• [What is needed]:
Lines that include the string "Sparking" are the ones to copy from the entries below.

▼

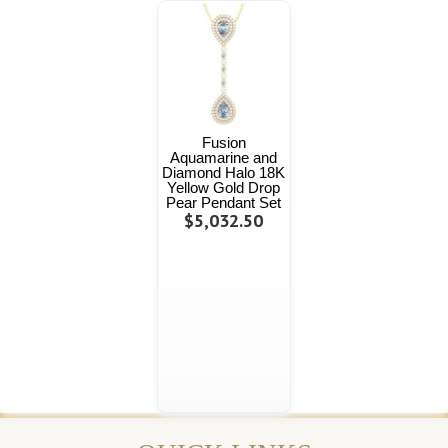
Fusion
Aquamarine and
Diamond Halo 18K
Yellow Gold Drop
Pear Pendant Set
$5,032.50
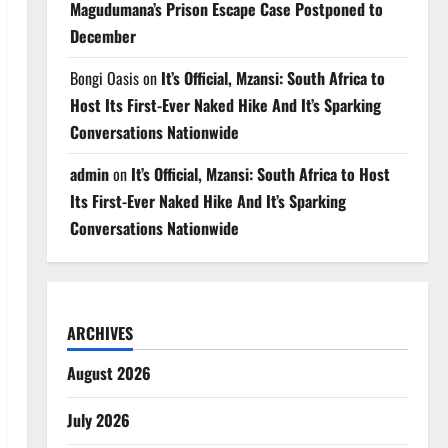
Magudumana’s Prison Escape Case Postponed to
December
Bongi Oasis
on
It’s Official, Mzansi: South Africa to
Host Its First-Ever Naked Hike And It’s Sparking
Conversations Nationwide
admin
on
It’s Official, Mzansi: South Africa to Host
Its First-Ever Naked Hike And It’s Sparking
Conversations Nationwide
ARCHIVES
August 2026
July 2026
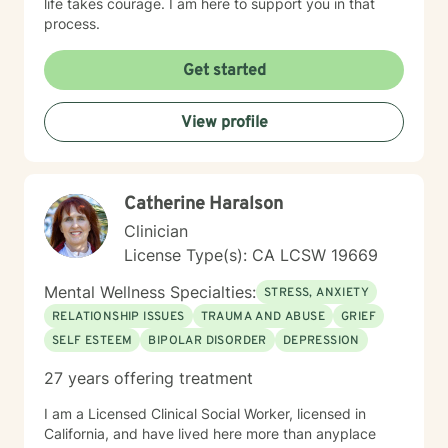
life takes courage. I am here to support you in that
process.
Get started
View profile
Catherine Haralson
Clinician
License Type(s): CA LCSW 19669
Mental Wellness Specialties:
STRESS, ANXIETY
RELATIONSHIP ISSUES
TRAUMA AND ABUSE
GRIEF
SELF ESTEEM
BIPOLAR DISORDER
DEPRESSION
27 years offering treatment
I am a Licensed Clinical Social Worker, licensed in
California, and have lived here more than anyplace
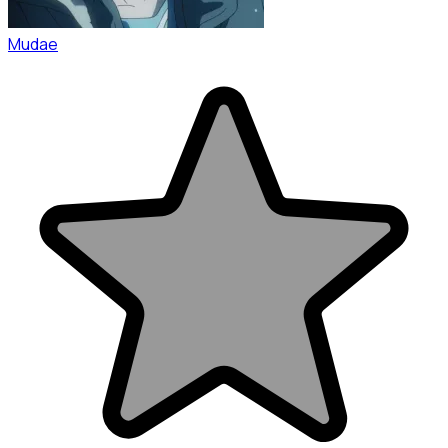
Mudae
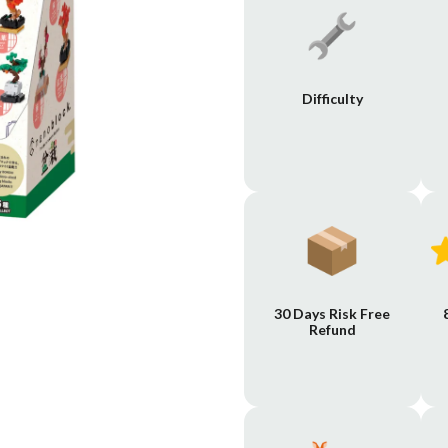
Difficulty
30 Days Risk Free
Refund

▲

• [The completed task]:
Host Its First-Ever Naked Hike And It’s Sparking
Its First-Ever Naked Hike And It’s Sparking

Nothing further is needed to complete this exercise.